# RPG Headlines for Friday, 25 November, 2011



## Morrus (Nov 25, 2011)

This week's From the Workshop features the Wand Master prestige class, which focuses on making wand-wielding about more than carrying a spell in a can; while in in this week's Masters and Minions, a daring thief has been masquerading as a wizard specializing in protective wards. Using a number of wands to create the illusion of magic talent, he dupes nobles into hiring him to protect their valuables, only to make off with them at the first opportunity. Will your PCs put a stop to his crime wave?

 This week's Foursaken Feature provides not one but seven new wands for 4e characters, such as the wand of arcane practice, the wand of the pact of ill omens, and the wand of twin thunders.

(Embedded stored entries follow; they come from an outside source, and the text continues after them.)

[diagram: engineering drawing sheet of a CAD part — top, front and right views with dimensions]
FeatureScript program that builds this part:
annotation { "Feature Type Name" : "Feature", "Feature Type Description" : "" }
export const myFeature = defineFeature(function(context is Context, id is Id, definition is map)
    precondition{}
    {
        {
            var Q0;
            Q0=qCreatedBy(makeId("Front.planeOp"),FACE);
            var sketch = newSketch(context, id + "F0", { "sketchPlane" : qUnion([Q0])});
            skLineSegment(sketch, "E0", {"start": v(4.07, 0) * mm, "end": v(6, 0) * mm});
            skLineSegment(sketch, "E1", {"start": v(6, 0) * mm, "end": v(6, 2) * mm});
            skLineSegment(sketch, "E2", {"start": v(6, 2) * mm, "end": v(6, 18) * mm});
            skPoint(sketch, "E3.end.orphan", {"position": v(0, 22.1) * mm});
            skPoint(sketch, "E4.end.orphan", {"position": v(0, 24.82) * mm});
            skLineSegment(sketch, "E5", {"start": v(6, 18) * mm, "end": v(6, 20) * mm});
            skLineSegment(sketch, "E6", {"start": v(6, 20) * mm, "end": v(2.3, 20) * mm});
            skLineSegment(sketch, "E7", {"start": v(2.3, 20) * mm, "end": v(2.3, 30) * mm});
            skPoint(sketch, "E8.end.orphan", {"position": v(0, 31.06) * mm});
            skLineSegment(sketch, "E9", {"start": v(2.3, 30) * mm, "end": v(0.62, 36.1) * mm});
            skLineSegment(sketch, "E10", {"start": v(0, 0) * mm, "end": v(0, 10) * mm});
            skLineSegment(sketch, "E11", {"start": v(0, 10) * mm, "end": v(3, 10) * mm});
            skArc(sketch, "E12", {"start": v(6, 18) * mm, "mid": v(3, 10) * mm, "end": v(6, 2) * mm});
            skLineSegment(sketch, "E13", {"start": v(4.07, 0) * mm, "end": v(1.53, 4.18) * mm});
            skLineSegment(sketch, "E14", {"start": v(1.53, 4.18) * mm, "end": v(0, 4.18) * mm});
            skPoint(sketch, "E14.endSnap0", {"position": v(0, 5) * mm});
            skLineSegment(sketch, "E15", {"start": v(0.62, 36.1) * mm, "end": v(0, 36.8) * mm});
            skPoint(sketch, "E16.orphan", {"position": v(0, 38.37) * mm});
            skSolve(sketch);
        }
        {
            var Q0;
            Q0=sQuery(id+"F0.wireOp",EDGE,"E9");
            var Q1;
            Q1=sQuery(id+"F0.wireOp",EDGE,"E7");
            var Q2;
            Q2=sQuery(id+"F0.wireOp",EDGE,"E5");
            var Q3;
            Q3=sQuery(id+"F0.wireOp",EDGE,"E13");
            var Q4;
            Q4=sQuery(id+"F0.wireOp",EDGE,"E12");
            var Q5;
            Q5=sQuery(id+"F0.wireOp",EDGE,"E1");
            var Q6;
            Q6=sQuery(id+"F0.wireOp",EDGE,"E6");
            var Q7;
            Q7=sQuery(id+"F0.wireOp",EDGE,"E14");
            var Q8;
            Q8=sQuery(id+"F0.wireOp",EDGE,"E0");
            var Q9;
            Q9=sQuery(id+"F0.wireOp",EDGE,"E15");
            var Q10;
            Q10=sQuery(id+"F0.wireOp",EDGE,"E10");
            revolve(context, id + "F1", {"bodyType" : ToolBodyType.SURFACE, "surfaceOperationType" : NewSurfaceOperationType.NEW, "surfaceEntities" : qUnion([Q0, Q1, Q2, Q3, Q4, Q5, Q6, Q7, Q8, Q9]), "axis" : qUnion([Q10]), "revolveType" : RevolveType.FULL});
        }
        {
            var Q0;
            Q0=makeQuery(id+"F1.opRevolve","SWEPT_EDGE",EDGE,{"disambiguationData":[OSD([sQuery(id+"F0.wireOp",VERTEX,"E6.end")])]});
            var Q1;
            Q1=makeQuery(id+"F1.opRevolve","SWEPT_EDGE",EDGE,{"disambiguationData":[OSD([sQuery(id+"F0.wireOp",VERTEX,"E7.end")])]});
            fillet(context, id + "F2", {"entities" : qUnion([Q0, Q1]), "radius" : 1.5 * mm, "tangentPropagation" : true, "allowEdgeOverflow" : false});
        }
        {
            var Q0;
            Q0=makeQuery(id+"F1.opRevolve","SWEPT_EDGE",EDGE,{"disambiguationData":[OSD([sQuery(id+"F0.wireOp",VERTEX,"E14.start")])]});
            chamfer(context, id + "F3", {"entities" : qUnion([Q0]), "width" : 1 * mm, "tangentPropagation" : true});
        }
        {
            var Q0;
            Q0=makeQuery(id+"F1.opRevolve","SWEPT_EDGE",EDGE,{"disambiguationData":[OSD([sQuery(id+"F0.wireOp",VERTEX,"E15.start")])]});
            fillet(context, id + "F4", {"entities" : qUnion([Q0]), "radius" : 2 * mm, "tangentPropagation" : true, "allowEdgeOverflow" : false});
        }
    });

 If you're after a Cthulhu Christmas Calendar (and who isn't?) you can grab an advent calendar with an original Lovecraft-Christmas mashup (and a themed quiz question) to be opened each day from the mobile app store of your choice (iPhone/iPad/iPod, Android).

 During this once a year sale nearly every Rite Publishing retail product will be 30% off from now till November 30th . But in addition there are also three special PDF products on sale for nearly 80% off the cover price (_The Gift, Book of Monster Templates_, and _A Witch's Choice_) for a very low price of only $1.99.

 The Journeys to the West Pathfinder RPG project led by Christina Stiles and Wolfgang Baur is fully funded and will be designed, tested, and published. And if a few more people back the project, it will grow by an additional 32 pages for the same price. Take a trip to an island of dread or riches, or explore ruined civilizations. 7 plug-and-play adventures for any Pathfinder campaign.

 Geek Native are giving away the entire _Wu Xing RPG_ line (game and sourcebooks). All gamers need to do is share what their favourite ninja movie, anime, book or tv series is to enter the competition


----------